The guidelines also suggest hospitals wait a minimum of 120 days before notifying collection agencies of overdue payments, work with collection agencies to develop clear policies for low-income and uninsured patients that align with the hospital’s mission, and that such policies not include wage garnishments or liens on a patient’s primary residence.
"To me, [the guidelines] are not really anything new," says Bret Kelsey, corporate director for patient financial services at Community Medical Center in Fresno, which serves a large indigent population. "A lot of those things we’re already doing." But Kelsey says he plans to stick with a financial assistance threshold of 150% of the federal poverty level — not the 300% recommended by CHA — unless mandated to do otherwise.

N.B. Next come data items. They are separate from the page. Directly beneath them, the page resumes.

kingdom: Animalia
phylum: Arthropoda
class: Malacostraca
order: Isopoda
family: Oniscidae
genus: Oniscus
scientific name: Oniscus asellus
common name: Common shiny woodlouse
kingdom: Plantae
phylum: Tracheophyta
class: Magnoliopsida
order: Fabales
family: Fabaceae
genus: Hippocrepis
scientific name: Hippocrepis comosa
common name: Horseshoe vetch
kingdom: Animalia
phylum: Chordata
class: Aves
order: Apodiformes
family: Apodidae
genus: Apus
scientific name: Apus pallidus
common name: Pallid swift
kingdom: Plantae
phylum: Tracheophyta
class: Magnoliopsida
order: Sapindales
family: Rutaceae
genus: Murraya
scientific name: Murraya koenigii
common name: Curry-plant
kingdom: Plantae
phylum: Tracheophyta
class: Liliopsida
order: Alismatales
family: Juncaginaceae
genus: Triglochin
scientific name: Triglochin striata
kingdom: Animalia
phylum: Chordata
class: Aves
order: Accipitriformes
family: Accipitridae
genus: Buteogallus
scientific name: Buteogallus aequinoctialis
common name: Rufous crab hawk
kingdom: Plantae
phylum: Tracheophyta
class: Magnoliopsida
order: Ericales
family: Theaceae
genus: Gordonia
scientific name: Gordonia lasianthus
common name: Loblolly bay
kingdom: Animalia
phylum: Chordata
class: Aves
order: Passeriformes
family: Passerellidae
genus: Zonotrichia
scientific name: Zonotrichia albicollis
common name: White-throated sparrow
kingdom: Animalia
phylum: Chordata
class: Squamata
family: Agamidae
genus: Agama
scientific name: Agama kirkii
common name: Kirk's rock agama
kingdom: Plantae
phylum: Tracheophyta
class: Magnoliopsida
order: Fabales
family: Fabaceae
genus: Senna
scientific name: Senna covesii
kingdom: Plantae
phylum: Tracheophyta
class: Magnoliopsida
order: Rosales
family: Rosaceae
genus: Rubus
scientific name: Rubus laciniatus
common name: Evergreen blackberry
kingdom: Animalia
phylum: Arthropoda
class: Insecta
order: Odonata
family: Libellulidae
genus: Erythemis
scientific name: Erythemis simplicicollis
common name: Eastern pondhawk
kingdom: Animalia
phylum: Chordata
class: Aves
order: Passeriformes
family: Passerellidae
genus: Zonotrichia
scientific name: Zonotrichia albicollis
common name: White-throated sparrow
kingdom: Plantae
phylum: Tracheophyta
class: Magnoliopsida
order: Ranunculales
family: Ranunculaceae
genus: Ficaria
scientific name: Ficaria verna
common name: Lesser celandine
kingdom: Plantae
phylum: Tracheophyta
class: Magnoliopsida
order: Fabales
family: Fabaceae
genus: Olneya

He notes, however, that Community Medical Center exercises leeway in its handling of financial aid, using "means testing" to make decisions, often on a case-by-case basis. A patient making as much as $50,000 a year, for example, still might qualify for help with a $300,000 hospital bill, Kelsey says. "Some miss the charity guidelines by a few thousand dollars, but they have a $20,000 bill," he adds. "We’ll look at the total picture. What is their credit history? What is their ability to make any type of payment? We might cut them a deal, say, Give us the [amount of the] Medicare DRG [payment].’"
Community Medical Center also offers prompt-pay discounts — typically between 10% and 20% — to patients who will settle their bill within 30 days of the discharge date, Kelsey points out. "We may increase that to 30%." That kind of flexibility would be lost, he notes, if bill AB232 becomes law. "If it passes, [the state] is going to mandate what we can charge. I don’t agree with that at all."
According to information on the Health Access California web site, www.health-access.org, the proposed legislation would:
- Require each hospital to post its policy for payment by self-pay patients.
- Require each hospital to include in the self-pay policy what is required to qualify for charity or free care.
- Limit the price paid for hospital care by low- to moderate-income self-pay to the price paid by large government payers, specifically Medicare, Medi-Cal or workers compensation.
- Require hospitals to provide the uninsured with information about Medi-Cal, Healthy Families and other programs for which the uninsured person might be eligible.